Answer
$4$ positive real zeros
$2$ positive real zeros and $2$ imaginary zeros
$4$ imaginary zeros
Work Step by Step
We are given the function:
$$g(x)=2x^4-8x^3+6x^2-3x+1.$$
First we count the number of sign changes:
$$+,-,+,-,+.$$
The coefficients of $g(x)$ have $4$ sign changes, so $g$ has either $4$ positive real zeros, or $2$ positive real zeros or $0$ positive real zeros.
We determine $g(-x)$:
$$\begin{align*}
g(-x)&=2(-x)^4-8(-x)^3+6(-x)^2-3(-x)+1\\
&=2x^4+8x^3+6x^2+3x+1.
\end{align*}$$
We count the number of sign changes:
$$+,+,+,+,+.$$
The coefficients of $g(-x)$ have no change of sign, therefore there is no negative real zero.

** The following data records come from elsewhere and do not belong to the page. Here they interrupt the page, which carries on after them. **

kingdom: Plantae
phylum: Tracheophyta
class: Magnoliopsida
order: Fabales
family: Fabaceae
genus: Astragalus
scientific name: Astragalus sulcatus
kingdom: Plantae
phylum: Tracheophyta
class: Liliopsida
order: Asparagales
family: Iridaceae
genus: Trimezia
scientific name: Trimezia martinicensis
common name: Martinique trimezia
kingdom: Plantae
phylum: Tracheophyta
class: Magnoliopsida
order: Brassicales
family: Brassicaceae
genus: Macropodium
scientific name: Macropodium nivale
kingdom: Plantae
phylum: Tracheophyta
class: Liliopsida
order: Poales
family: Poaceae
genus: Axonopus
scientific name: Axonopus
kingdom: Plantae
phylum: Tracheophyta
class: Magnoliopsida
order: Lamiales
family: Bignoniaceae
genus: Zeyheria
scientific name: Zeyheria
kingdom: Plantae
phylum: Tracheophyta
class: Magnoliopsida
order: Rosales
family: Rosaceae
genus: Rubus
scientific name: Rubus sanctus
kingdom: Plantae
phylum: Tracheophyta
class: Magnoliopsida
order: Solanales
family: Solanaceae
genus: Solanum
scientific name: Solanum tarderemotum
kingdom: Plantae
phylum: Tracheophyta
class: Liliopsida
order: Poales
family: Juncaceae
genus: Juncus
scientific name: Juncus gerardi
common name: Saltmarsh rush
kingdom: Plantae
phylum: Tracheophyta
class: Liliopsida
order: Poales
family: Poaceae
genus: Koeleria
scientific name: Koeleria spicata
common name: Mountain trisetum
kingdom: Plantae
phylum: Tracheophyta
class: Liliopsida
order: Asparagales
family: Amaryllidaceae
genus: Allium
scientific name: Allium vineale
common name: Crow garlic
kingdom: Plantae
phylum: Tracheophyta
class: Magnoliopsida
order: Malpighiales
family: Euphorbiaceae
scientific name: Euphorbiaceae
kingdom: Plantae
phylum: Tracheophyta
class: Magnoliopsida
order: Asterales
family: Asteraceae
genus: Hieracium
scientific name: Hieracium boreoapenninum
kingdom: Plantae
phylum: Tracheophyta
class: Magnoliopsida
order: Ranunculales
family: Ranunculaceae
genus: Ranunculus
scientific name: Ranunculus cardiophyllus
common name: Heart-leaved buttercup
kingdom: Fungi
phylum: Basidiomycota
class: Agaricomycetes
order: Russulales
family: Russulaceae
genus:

To summarize the results, we use a table:
\[ \begin{array}{|c|c|c|c|}
\hline
\text{Positive}& \text{Negative} & \text{Imaginary} & \text{Total} \\
\text{real zeros} & \text{real zeros} & \text{zeros} & \text{zeros}\\
\hline
4 &0 & 0&4\\
\hline
2 & 0 &2&4\\
\hline
0 & 0 & 4&4\\
\hline
\end{array}\]